-- Work to complete --
Within the records that follow, find every line containing the string "CORS". Copy those lines.

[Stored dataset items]
* * * * *
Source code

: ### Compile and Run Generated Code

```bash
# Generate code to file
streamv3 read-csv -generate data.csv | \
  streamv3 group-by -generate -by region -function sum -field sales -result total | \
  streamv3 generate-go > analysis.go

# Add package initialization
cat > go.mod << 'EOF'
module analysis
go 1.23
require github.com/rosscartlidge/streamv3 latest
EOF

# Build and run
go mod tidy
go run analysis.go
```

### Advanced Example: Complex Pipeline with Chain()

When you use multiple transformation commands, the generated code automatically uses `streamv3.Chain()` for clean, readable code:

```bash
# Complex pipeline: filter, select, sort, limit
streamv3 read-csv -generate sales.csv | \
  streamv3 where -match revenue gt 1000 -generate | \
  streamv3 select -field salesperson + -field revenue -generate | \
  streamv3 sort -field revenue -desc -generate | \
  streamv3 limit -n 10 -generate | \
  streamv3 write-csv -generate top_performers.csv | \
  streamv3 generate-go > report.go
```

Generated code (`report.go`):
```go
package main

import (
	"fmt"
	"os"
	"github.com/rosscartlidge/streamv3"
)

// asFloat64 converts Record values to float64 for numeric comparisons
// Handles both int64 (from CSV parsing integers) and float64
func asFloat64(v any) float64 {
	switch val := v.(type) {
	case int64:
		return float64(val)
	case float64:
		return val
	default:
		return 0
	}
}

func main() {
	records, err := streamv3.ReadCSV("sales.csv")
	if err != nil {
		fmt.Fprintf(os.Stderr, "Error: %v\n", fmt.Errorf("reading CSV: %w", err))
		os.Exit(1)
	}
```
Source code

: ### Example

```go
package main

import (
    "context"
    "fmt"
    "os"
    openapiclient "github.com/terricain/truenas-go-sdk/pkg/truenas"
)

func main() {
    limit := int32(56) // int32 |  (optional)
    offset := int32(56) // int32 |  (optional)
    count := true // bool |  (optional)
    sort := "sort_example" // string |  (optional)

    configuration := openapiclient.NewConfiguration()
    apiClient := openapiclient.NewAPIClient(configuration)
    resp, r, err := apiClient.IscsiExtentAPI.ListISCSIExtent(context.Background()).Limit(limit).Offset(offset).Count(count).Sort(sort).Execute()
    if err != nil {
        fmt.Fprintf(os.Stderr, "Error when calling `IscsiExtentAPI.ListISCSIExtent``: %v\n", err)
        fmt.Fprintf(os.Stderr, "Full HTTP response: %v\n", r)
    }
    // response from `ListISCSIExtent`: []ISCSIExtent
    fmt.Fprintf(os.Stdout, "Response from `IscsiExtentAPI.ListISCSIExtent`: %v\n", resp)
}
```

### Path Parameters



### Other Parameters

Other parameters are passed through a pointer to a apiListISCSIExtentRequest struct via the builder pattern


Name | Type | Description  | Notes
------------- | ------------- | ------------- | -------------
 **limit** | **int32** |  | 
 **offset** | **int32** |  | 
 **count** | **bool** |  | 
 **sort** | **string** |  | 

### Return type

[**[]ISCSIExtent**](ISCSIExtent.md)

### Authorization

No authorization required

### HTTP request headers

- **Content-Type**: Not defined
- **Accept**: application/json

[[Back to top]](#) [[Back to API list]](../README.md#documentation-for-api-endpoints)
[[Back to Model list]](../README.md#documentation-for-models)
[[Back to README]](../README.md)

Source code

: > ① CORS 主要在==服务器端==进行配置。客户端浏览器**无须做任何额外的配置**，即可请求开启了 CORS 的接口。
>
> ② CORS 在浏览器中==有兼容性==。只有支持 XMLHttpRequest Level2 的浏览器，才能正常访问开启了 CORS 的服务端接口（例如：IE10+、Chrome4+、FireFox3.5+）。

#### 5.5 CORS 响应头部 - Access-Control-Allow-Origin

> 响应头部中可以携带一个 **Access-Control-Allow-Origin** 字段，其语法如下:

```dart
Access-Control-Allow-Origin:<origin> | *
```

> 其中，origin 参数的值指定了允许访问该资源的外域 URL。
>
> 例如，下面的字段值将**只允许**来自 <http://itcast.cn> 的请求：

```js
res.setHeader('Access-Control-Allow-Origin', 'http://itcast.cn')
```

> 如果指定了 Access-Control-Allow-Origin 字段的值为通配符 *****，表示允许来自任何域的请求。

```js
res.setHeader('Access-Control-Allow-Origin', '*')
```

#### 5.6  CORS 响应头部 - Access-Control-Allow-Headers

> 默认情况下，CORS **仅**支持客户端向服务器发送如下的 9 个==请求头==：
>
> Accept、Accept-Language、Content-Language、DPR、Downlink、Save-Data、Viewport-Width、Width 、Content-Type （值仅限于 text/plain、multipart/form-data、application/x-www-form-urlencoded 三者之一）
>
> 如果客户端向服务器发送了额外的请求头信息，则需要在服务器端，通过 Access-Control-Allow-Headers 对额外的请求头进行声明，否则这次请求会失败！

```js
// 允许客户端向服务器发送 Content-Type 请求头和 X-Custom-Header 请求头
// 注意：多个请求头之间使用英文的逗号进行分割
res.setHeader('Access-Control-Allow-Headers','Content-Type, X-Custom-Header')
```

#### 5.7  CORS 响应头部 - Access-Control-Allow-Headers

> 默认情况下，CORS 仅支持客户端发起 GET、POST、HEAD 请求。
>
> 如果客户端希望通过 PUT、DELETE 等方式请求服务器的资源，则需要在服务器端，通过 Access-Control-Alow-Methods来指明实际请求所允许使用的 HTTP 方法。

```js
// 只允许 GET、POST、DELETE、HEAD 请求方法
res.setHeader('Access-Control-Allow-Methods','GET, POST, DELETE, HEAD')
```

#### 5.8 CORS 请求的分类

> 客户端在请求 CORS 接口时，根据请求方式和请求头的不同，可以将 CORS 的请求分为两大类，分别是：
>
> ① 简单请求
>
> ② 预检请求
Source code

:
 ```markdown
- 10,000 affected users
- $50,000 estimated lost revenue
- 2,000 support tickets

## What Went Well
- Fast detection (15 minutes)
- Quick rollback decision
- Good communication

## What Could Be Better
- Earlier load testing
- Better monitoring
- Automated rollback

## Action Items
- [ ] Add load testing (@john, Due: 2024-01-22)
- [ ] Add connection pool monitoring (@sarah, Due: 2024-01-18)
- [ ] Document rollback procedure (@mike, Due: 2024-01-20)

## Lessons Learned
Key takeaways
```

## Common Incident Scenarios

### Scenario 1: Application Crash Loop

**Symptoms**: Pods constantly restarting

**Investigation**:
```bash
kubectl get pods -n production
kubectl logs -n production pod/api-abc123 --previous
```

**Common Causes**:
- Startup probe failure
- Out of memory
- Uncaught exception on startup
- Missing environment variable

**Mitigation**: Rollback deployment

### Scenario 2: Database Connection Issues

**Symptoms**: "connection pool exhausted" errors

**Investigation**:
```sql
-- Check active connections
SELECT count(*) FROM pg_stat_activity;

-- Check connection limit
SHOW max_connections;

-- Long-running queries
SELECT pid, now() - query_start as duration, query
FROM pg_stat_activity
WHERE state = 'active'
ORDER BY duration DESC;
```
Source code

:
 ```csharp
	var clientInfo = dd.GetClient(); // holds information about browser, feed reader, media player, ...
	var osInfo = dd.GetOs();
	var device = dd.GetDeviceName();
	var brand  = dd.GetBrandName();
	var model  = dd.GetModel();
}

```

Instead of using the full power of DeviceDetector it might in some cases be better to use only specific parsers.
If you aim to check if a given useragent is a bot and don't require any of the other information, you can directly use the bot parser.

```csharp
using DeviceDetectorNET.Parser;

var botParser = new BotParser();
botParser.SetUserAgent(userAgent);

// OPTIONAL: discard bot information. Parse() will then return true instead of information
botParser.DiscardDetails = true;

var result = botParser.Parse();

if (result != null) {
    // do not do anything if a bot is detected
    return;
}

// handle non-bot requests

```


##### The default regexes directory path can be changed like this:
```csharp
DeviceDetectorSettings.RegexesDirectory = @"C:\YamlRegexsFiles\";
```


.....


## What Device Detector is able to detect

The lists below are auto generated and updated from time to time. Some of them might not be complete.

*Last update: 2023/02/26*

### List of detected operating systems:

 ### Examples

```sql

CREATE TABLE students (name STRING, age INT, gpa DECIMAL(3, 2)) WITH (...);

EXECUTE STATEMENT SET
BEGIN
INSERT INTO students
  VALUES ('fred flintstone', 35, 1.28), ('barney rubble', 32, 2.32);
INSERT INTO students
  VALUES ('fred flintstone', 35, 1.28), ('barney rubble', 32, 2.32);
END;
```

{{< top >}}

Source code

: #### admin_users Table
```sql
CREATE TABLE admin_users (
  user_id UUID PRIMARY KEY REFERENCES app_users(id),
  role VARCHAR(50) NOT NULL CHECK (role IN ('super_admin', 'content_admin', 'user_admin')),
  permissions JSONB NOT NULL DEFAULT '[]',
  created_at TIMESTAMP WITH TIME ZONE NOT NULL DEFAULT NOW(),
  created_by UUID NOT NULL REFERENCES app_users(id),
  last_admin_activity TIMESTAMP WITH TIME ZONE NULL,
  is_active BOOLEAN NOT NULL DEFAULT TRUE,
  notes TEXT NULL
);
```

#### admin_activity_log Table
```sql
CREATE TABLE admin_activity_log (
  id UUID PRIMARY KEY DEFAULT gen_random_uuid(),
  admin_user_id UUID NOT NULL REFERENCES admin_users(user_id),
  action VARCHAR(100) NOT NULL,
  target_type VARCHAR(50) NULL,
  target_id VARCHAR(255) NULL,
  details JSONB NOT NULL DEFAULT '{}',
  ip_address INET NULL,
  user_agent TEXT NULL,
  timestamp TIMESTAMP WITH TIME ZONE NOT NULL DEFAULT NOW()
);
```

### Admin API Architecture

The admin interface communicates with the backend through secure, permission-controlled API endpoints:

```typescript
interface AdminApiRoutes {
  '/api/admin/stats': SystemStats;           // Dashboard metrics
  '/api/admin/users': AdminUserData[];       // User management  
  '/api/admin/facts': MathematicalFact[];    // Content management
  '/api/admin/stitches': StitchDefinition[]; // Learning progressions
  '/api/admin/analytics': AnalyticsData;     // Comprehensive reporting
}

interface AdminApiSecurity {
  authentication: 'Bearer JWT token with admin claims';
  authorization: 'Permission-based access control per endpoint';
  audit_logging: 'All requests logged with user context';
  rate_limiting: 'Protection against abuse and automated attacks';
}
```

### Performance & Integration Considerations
* * * * *
-- Task result --
: > ① CORS 主要在==服务器端==进行配置。客户端浏览器**无须做任何额外的配置**，即可请求开启了 CORS 的接口。
> ② CORS 在浏览器中==有兼容性==。只有支持 XMLHttpRequest Level2 的浏览器，才能正常访问开启了 CORS 的服务端接口（例如：IE10+、Chrome4+、FireFox3.5+）。
#### 5.5 CORS 响应头部 - Access-Control-Allow-Origin
#### 5.6  CORS 响应头部 - Access-Control-Allow-Headers
> 默认情况下，CORS **仅**支持客户端向服务器发送如下的 9 个==请求头==：
#### 5.7  CORS 响应头部 - Access-Control-Allow-Headers
> 默认情况下，CORS 仅支持客户端发起 GET、POST、HEAD 请求。
#### 5.8 CORS 请求的分类
> 客户端在请求 CORS 接口时，根据请求方式和请求头的不同，可以将 CORS 的请求分为两大类，分别是：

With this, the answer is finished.